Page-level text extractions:
________
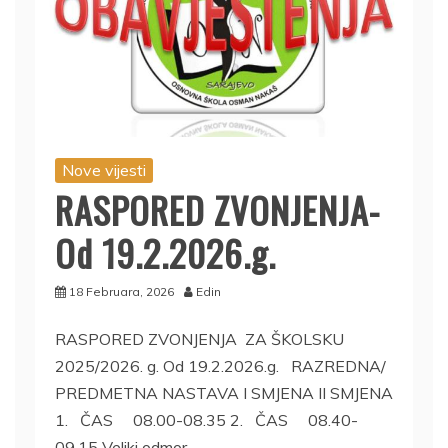
Nove vijesti
RASPORED ZVONJENJA-
Od 19.2.2026.g.
18 Februara, 2026
Edin
RASPORED ZVONJENJA ZA ŠKOLSKU
2025/2026. g. Od 19.2.2026.g. RAZREDNA/
PREDMETNA NASTAVA I SMJENA II SMJENA
1. ČAS 08.00-08.35 2. ČAS 08.40-
09.15 Veliki odmor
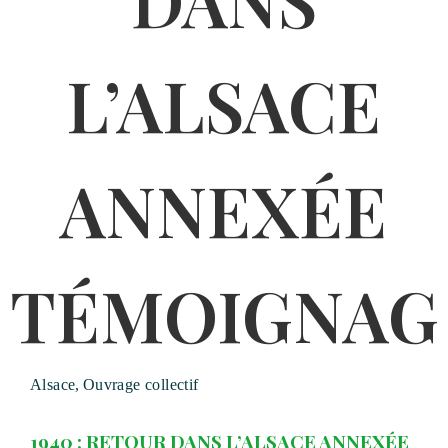
Alsace
,
Ouvrage collectif
1940 : RETOUR DANS L’ALSACE ANNEXÉE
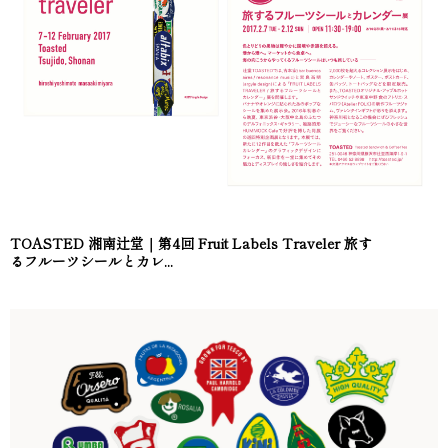
TOASTED 湘南辻堂｜第4回 Fruit Labels Traveler 旅す
るフルーツシールとカレ...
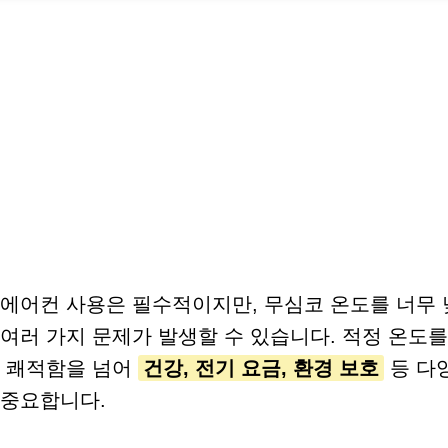
에어컨 사용은 필수적이지만, 무심코 온도를 너무 
여러 가지 문제가 발생할 수 있습니다. 적정 온도
은 쾌적함을 넘어
건강, 전기 요금, 환경 보호
등 다
 중요합니다.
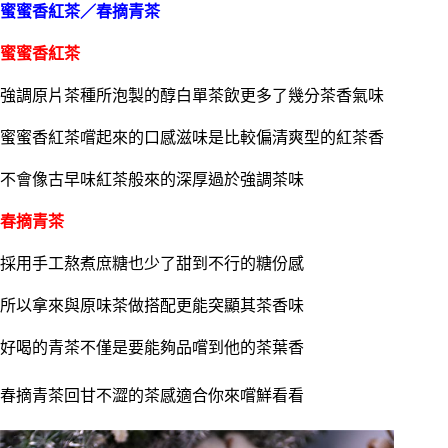
蜜蜜香紅茶／春摘青茶
蜜蜜香紅茶
強調原片茶種所泡製的醇白單茶飲更多了幾分茶香氣味
蜜蜜香紅茶嚐起來的口感滋味是比較偏清爽型的紅茶香
不會像古早味紅茶般來的深厚過於強調茶味
春摘青茶
採用手工熬煮庶糖也少了甜到不行的糖份感
所以拿來與原味茶做搭配更能突顯其茶香味
好喝的青茶不僅是要能夠品嚐到他的茶葉香
春摘青茶回甘不澀的茶感適合你來嚐鮮看看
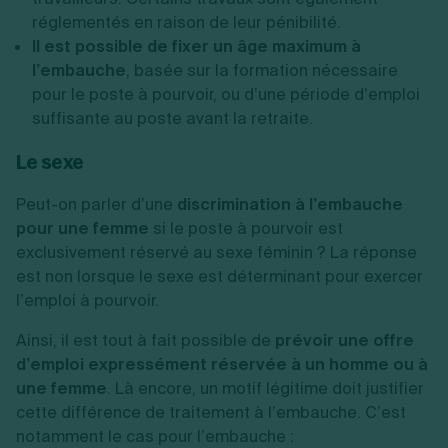
réglementés en raison de leur pénibilité.
Il est possible de fixer un âge maximum à
l’embauche
, basée sur la formation nécessaire
pour le poste à pourvoir, ou d’une période d’emploi
suffisante au poste avant la retraite.
Le sexe
Peut-on parler d’une
discrimination à l’embauche
pour une femme
si le poste à pourvoir est
exclusivement réservé au sexe féminin ? La réponse
est non lorsque le sexe est déterminant pour exercer
l’emploi à pourvoir.
Ainsi, il est tout à fait possible de
prévoir une offre
d’emploi expressément réservée à un homme ou à
une femme
. Là encore, un motif légitime doit justifier
cette différence de traitement à l’embauche. C’est
notamment le cas pour l’embauche :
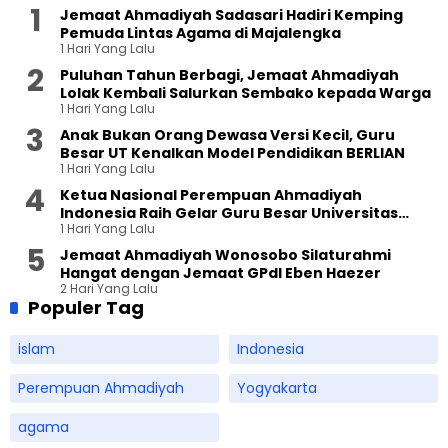
Jemaat Ahmadiyah Sadasari Hadiri Kemping
Pemuda Lintas Agama di Majalengka
1 Hari Yang Lalu
Puluhan Tahun Berbagi, Jemaat Ahmadiyah
Lolak Kembali Salurkan Sembako kepada Warga
1 Hari Yang Lalu
Anak Bukan Orang Dewasa Versi Kecil, Guru
Besar UT Kenalkan Model Pendidikan BERLIAN
1 Hari Yang Lalu
Ketua Nasional Perempuan Ahmadiyah
Indonesia Raih Gelar Guru Besar Universitas
1 Hari Yang Lalu
Terbuka
Jemaat Ahmadiyah Wonosobo Silaturahmi
Hangat dengan Jemaat GPdI Eben Haezer
2 Hari Yang Lalu
Populer Tag
islam
Indonesia
Perempuan Ahmadiyah
Yogyakarta
agama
________
### What to do
Please show every line of the entries above that contains the word "RASPORED".

### Task response
RASPORED ZVONJENJA-
RASPORED ZVONJENJA ZA ŠKOLSKU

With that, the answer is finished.